▶ _DAFTAR PERTANYAAN_
1. Dalam tulisan tentang keamanan maritim Indonesia, prinsip apa yang menjadi dasar pendekatan hubungan internasional Indonesia dengan negara-negara lain?
2. Teruskan tulisan tentang keamanan maritim Indonesia mulai dari sesudah kalimat terakhirnya.

▶ _DOKUMEN SUMBER_
::::::
Natuna (Samudranesia) – Indonesia merupakan negara yang memiliki nilai strategis dalam konteks geopolitik dan geostrategi kepentingan negara-negara besar di dunia. Sebagai sebuah negara non-blok, maka pendekatan hubungan internasional dengan negara-negara dunia lainnya adalah berdasarkan prinsip kemerdekaan dan kesetaraan sehingga pendekatannya selalu mengutamakan konsensus bersama.
Demikian juga dalam konteks keamanan maritim yang luas, Indonesia terus mendorong kesepakatan bersama dan kesepahaman dalam cara pandang terhadap domain keamanan maritim. Indonesia senantiasa mendorong langkah dan upaya untuk turut menciptakan keamanan maritim yang kondusif sehingga dapat mendukung aktivitas perekonomian nasional, regional dan bahkan global.
::::::
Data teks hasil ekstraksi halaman
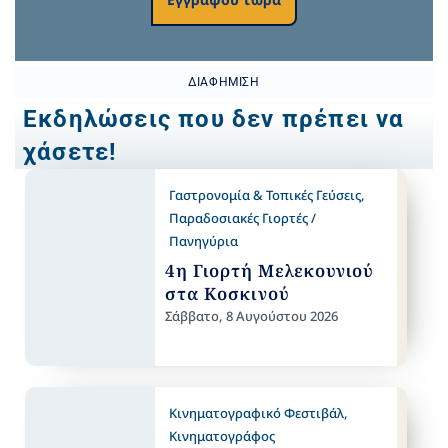
ΔΙΑΦΉΜΙΣΗ
Εκδηλώσεις που δεν πρέπει να
χάσετε!
Γαστρονομία & Τοπικές Γεύσεις
,
Παραδοσιακές Γιορτές /
Πανηγύρια
4η Γιορτή Μελεκουνιού
στα Κοσκινού
Σάββατο, 8 Αυγούστου 2026
Κινηματογραφικό Φεστιβάλ
,
Κινηματογράφος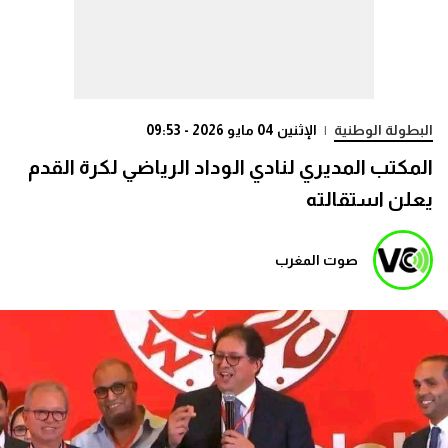
البطولة الوطنية
|
الإثنين 04 مايو 2026 - 09:53
المكتب المديري لنادي الوداد الرياضي لكرة القدم
يعلن استقالته
صوت المغرب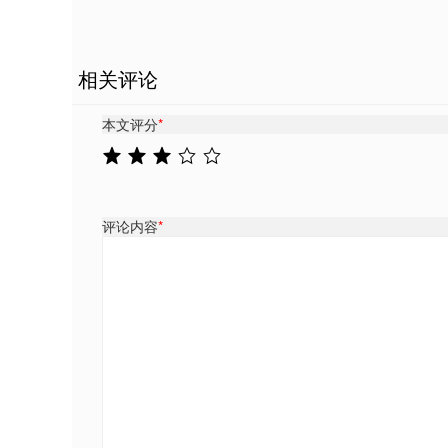
相关评论
本文评分
*
评论内容
*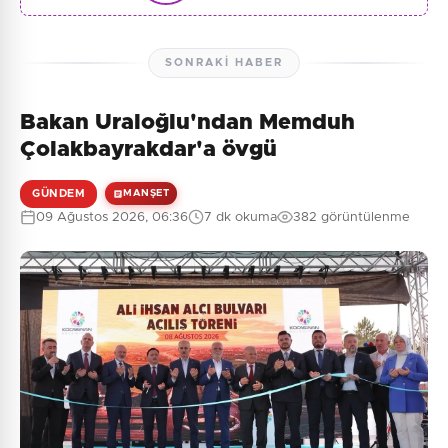
SONRAKI HABER
Bakan Uraloğlu'ndan Memduh
Çolakbayrakdar'a övgü
GÜNDEM
MANŞET
09 Ağustos 2026, 06:36
7 dk okuma
382 görüntülenme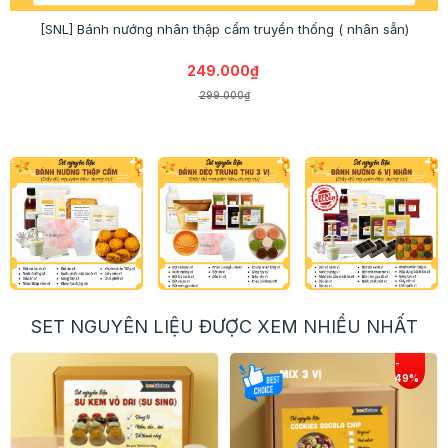
[SNL] Bánh nướng nhân thập cẩm truyền thống ( nhân sẵn)
249.000₫
299.000₫
SET NGUYÊN LIỆU ĐƯỢC XEM NHIỀU NHẤT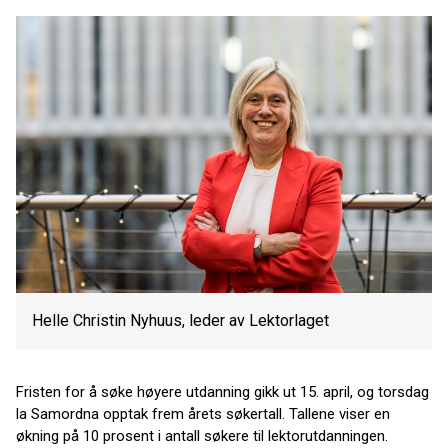
Helle Christin Nyhuus, leder av Lektorlaget
Fristen for å søke høyere utdanning gikk ut 15. april, og torsdag
la Samordna opptak frem årets søkertall. Tallene viser en
økning på 10 prosent i antall søkere til lektorutdanningen.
::::::
▶ _JAWABAN_
1. Prinsip kemerdekaan dan kesetaraan.

2.
Indonesia mengambil peran sentral dalam mendorong agar IUUF dapat ditetapkan sebagai kejahatan transnational mengingat dampak luas yang ditimbulkan . Demikian juga dalam konteks regional khususnya permasalahan di laut china selatan, Indonesia menjadi salah satu pelopor declaration of conduct dan secara tegas mendukung keputusan Permanent Court of Arbitration sebagaimana ditegaskan kembali oleh permanent mission Indonesia untuk PBB dalam surat yang disampaikan pada tanggal 26 Mei 2020.
Sikap Indonesia ini menunjukkan keseriusan Indonesia terhadap meningkatnya eskalasi di laut China Selatan belakangan ini yang dipicu dengan sikap asertif china dalam bentuk implementasi kegiatan-kegiatan yang cenderung provokatif di laut china selatan seperti Blue Sea Campaign 2020, pelarangan penangkapan ikan di Paracel, penetapan 2 distrik dan penamaan 80 gugusan pulau karang dan fitur lainnya di Laut China Selatan. Permasalahan di Laut China Selatan memiliki potensi konflik dengan Indonesia, bukan dalam konteks batas wilayah teritorial tetapi dalam konteks wilayah yurisdiksi pengelolaan sumber daya alam.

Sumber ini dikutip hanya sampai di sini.